Gong Meditation as an Evidence-Based Practice
Gong meditation gained visibility in the western world back in the 50s and 60s starting with the work of the late Christopher Cross who conducted sound baths using gongs at Woodstock and in Golden Gate Park in San Francisco, California. In the decades since then a number of practitioners and researchers have slowly added research data establishing efficacy of a variety of techniques that can potentially be used as mental health interventions. Unfortunately, the two fields (i.e., mental health and sound healing) remain to be integrated in any meaningful sense and often mental health practitioners view sound healing as quackery and sound healers view mental health practitioners as irrelevant and harmful to one’s well being due to the use of psychotropic medications.
There is a growing body of evidence supporting the use of sound healing techniques for mental health and well being. Research was conducted by a cohort of predominantly German scientist-practitioners in the late-Twentieth Century which showed measurable effects that were beneficial for those suffering from anxiety or stress. More recently, research has been published exploring the effects of playing a symphonic gong in individual as well as public settings.
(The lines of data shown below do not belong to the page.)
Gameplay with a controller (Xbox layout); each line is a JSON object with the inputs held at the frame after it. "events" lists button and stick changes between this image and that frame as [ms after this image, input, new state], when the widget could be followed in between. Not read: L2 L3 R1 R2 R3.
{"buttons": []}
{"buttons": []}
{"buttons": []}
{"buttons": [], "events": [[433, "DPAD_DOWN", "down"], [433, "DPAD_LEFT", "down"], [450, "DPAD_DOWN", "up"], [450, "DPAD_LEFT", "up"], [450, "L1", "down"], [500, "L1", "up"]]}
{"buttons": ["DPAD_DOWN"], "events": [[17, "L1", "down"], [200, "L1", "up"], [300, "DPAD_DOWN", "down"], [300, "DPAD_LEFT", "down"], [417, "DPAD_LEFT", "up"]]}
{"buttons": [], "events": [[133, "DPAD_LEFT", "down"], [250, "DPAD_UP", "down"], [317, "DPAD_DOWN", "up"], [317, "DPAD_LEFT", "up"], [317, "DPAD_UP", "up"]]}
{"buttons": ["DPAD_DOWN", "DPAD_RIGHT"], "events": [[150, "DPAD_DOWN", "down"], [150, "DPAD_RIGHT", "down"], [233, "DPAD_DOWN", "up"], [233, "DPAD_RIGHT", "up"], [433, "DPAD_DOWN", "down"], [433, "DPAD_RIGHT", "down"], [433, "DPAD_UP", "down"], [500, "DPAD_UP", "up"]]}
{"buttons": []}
The two bodies of literature lack a grounding in quantitative data in order to lay the foundation for sound healing as an evidence-based practice for anxiety and possibly other mental disorders as defined in the Diagnostic and Statistical Manual for Mental Disorders.
Future Clinical Research Studying Gong Meditation
Dr. Khalsa is focused on establishing the use of gong meditation in a clinical setting in clinically valid way that shows measurable benefits. This may be at odds with established esoteric practices and techniques given the free-flow, improvised nature of gong meditation and sound baths. Gong meditation as a mental health intervention is conceived as an adjunct treatment and possibly a replacement for medication which is administered on a daily schedule in regular doses. For gong meditation to integrate into the field of mental health, it needs to be “administered” on a daily schedule and in a repeatable way the can be compared to medication.
Gong meditation as an evidence-based practice for anxiety is not intended to replace the esoteric practice of sound bath. Rather, it is intended to bring healing and improve well being for those who might otherwise rely solely on medication for treatment of anxiety. By adding gong meditation as an evidence-based practice, individuals will potentially be able to receive a non-invasive treatment with few if any side effects that would be covered by their insurance.